🌍 The Birth of Intelligence: From Divine Hubris to Global Cold War
465 BC.
Darius, Xerxes’ eldest son, plots to kill his father. Hubris has finally caught up with the emperor who thinks he is a god. Darius conspires with Altabanus, the highest and most loyal general. Xerxes is murdered. The killer is rumored to be his own son.
After branding him a traitor, Altabanus kills Darius.
Darius did not see that coming.
Darius needed another to collude with, so that he could be safe from a fatal blind spot.
This is the birth of modern intelligence.
Fast forward to 1632.
The world is at the mercy of an emperor class.
The wealthiest are totalitarian and waging war everywhere.
Ferdinand II rules Rome
Shah Jahan rules India
The Chongzhen Dynasty rules China
Go-Mizunoo rules Japan
Murad IV rules the Ottomans
Michael I rules Russia
Gustav II, King of Sweden and father of the Thirty Years’ War, dies.
What topples the totalitarian and pre-Fascist global regime?
Science.
⚛️ Science vs. Dogma
Why do we think opposition to climate-related science is so unscientific? Its heritage is Ptolemaic.
The heliocentric theory of our solar system, advanced by Galileo, opposed the Ptolemaic geocentric view. The Vatican condemned Galileo to house arrest, where he died roughly 11 years later. They would not acknowledge Galileo’s correctness until 1992—360 years later.
And yet, Galileo’s theory prevailed.
How? A disinformation campaign during his trial.
What emerged was a rival to the religious thought supporting prevailing political ideologies:
Scientific thought—where truth is supported by data, not divinity.
🛡️ Totalitarianism and Intelligence in the 17th Century
In the U.K., King Charles I begins 11 years of tyranny by dissolving Parliament in 1629.
In New America, colonists escaping two wars are fighting their own against the Powhatan.
Globally, intelligence mattered.
Authoritarian rulers in 1633 embraced subversion, believing they were playing 4D chess. But the very tools they used—manipulation, secrecy, coercion—created fragile systems. When trust eroded or rivals outmaneuvered them with better intelligence networks, they fell.
Trading made violence expensive. But adversarial relationships remained.
A war without fighting.
A global cold war.
⚔️ The Unnamed Cold War of 1633
The Dutch East India Company (VOC) and the Portuguese Empire locked horns over Asia.
Europe burned with the Thirty Years’ War, while powers like France, Spain, and the Holy Roman Empire fought through diplomacy, economic warfare, and propaganda.
The Ming Dynasty faced off against the Dutch and Portuguese, culminating in the Dutch defeat at Keelung Bay.

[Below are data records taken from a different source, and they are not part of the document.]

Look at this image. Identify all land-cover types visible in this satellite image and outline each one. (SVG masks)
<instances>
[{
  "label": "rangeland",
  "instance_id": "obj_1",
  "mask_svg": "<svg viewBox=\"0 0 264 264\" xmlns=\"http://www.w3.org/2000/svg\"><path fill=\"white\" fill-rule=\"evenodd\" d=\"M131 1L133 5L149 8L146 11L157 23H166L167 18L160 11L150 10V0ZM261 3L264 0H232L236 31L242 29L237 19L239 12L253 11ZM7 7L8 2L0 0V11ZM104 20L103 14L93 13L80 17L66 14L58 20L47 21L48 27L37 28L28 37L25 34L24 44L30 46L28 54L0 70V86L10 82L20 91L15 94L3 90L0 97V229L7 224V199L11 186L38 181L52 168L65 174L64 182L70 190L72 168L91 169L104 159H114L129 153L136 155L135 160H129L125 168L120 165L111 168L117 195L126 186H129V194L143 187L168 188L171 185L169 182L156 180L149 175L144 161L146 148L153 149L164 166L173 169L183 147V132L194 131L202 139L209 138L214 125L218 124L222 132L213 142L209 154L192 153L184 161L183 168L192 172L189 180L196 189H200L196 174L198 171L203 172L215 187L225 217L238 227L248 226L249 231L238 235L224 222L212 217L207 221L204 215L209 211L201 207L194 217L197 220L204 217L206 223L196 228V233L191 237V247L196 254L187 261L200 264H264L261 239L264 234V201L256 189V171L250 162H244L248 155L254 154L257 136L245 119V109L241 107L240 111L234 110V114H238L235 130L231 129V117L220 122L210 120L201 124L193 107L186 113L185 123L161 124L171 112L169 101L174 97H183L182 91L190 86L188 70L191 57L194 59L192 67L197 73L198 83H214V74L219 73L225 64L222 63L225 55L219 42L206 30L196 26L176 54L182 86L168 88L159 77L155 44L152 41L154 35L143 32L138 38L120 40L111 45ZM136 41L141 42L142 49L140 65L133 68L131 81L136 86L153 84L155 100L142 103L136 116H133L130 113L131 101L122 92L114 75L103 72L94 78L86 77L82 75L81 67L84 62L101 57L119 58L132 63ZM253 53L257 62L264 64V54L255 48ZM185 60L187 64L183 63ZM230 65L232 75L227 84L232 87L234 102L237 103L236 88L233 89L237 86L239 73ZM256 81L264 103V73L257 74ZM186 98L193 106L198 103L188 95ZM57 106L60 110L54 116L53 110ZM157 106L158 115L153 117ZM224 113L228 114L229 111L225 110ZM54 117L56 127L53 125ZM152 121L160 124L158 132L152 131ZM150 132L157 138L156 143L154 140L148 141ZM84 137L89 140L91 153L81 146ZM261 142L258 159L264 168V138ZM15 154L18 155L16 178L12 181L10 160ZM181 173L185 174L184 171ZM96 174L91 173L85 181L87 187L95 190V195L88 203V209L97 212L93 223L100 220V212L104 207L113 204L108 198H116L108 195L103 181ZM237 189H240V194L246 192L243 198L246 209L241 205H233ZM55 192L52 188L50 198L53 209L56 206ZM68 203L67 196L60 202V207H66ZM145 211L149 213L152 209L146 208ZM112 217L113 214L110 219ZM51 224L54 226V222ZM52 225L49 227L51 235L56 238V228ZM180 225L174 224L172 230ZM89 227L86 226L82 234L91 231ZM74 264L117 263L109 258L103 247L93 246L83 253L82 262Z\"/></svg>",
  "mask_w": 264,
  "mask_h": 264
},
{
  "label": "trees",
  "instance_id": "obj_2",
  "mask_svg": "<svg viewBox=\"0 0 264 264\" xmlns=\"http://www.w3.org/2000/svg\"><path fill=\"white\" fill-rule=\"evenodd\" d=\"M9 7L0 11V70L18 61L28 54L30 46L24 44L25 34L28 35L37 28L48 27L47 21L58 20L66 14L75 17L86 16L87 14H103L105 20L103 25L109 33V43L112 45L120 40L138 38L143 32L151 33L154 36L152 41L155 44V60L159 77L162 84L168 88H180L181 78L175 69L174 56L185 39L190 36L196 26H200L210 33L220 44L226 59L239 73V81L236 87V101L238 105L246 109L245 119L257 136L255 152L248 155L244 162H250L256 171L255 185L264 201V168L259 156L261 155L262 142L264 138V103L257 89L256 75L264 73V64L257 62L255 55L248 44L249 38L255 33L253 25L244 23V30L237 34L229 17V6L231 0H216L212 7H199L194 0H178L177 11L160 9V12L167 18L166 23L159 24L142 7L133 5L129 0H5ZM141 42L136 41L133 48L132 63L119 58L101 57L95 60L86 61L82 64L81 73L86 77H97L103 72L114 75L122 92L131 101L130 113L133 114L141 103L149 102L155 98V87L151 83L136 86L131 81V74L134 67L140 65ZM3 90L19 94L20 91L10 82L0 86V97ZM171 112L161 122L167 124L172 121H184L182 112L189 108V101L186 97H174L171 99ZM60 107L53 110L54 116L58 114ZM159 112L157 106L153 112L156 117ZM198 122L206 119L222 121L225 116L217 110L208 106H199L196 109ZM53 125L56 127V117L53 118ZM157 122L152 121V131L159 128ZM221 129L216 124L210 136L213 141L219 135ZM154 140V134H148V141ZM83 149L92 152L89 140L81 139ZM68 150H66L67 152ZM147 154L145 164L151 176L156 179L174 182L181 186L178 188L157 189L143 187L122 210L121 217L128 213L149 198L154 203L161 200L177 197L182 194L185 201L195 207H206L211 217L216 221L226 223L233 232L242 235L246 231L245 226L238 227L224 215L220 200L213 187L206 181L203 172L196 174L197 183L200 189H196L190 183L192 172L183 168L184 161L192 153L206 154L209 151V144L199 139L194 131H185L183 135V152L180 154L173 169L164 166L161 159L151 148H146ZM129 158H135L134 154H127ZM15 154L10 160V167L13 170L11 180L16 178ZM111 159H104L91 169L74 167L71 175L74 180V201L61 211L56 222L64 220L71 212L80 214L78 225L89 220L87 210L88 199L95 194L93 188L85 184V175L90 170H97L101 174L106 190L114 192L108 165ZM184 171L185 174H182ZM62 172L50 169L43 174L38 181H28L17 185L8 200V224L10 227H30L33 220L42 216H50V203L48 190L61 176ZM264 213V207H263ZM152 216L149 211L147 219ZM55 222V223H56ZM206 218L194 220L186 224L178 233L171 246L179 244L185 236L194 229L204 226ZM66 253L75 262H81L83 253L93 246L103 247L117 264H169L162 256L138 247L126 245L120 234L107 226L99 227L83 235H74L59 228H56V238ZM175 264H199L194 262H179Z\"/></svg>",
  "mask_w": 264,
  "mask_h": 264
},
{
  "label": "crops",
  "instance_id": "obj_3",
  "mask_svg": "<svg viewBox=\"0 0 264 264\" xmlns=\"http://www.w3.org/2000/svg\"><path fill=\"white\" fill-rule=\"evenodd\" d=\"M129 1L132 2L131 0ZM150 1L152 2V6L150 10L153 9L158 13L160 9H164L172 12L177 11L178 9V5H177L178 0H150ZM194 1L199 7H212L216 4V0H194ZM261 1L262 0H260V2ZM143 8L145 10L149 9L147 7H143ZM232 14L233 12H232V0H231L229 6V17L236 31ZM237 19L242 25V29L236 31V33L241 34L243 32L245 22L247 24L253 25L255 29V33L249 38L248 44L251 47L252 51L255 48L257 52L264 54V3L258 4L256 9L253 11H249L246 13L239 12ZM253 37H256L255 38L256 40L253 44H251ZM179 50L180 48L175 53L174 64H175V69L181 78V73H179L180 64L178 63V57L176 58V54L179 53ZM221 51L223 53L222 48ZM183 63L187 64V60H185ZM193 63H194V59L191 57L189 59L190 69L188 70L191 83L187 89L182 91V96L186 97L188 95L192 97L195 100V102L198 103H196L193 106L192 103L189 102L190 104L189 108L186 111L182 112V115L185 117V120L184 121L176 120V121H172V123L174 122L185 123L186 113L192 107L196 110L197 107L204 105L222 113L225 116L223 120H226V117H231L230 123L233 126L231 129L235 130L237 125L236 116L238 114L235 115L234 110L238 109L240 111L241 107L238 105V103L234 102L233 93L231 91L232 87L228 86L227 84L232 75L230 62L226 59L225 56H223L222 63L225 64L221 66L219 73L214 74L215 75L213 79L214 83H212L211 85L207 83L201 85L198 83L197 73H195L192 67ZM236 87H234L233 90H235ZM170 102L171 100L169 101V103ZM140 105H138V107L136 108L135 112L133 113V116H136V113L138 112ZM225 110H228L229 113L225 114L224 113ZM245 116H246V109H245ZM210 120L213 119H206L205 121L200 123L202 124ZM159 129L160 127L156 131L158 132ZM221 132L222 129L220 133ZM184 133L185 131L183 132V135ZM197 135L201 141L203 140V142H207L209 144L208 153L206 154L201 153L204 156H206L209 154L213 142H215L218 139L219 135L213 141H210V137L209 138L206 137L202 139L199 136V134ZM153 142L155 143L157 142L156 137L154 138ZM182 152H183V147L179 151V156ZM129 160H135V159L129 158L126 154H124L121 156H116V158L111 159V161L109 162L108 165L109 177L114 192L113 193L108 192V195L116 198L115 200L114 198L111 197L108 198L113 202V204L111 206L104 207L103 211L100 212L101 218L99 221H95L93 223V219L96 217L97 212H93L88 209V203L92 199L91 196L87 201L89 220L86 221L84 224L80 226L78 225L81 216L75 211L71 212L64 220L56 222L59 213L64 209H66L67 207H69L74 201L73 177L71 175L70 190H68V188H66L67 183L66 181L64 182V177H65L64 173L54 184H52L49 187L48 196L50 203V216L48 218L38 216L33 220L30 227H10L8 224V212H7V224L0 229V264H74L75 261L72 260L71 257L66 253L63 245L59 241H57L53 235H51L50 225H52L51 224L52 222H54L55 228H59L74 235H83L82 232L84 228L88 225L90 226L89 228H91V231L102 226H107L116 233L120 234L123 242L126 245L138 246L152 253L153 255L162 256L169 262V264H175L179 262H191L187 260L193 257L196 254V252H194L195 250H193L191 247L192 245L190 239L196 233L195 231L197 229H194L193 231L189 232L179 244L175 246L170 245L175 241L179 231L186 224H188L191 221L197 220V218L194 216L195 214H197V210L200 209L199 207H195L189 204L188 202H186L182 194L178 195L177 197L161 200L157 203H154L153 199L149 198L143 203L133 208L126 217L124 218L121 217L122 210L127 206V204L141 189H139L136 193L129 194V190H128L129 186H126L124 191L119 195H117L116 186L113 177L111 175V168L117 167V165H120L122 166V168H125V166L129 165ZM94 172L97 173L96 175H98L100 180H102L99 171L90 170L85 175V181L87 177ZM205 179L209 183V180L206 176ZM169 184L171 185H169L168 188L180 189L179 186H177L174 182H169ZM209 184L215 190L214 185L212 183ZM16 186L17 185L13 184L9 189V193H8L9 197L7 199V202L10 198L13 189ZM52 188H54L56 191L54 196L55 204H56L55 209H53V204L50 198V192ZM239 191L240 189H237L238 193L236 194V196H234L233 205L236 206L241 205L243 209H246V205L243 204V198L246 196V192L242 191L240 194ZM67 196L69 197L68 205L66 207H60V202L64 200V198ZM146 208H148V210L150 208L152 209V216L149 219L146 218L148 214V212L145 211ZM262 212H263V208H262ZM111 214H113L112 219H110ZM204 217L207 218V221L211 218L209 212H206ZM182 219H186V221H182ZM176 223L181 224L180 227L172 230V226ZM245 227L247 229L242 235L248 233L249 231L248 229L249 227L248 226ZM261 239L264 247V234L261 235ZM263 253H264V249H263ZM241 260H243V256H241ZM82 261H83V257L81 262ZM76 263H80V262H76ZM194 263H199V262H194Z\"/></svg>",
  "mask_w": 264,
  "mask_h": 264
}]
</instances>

No active negotiation. No direct interventions.
Just icy geopolitical tension.
A Cold War before its name.
George Orwell popularized the term in 1945. But its essence—stalemates and ideological divides between powers—was already alive centuries earlier. As it is now.
🎭 Subversion and Collapse
Diplomatic subversion included:
Disinformation campaigns to manipulate outcomes
Double agents feeding false intelligence
Black propaganda, psychological warfare, covert influence
These were the ancestors of today’s cyber warfare and strategic deception.
But they came with a paradox:
They could destabilize systems just as easily as they sustained them.
Authoritarian rulers, especially those claiming divine status, built echo chambers. They ruled by manipulation but were ultimately undone by their own isolation and fragility.
🏛️ The Xerxes Complex and the Cult of Personality
Rulers who styled themselves as gods sowed collapse through:
Overreach of legitimacy
Isolation from reality
Erosion of trust
Their self-image demanded infallibility. And when failure came, it hit harder.
These rulers became the sole embodiment of the state—a precursor to the modern cult of personality. Rituals, coins, monuments, and court theatre substituted for media-driven propaganda.
But symbolic saturation couldn’t cover cracks in the foundation.
The moment divine imagery clashed with political failure, collapse was swift.
From divine bloodlines to data-driven truth, from symbolic control to global subversion—what lies between is the story of modern intelligence. And perhaps the blueprint for how today's regimes both rise and collapse.
Let’s not wait 360 years to acknowledge the truth.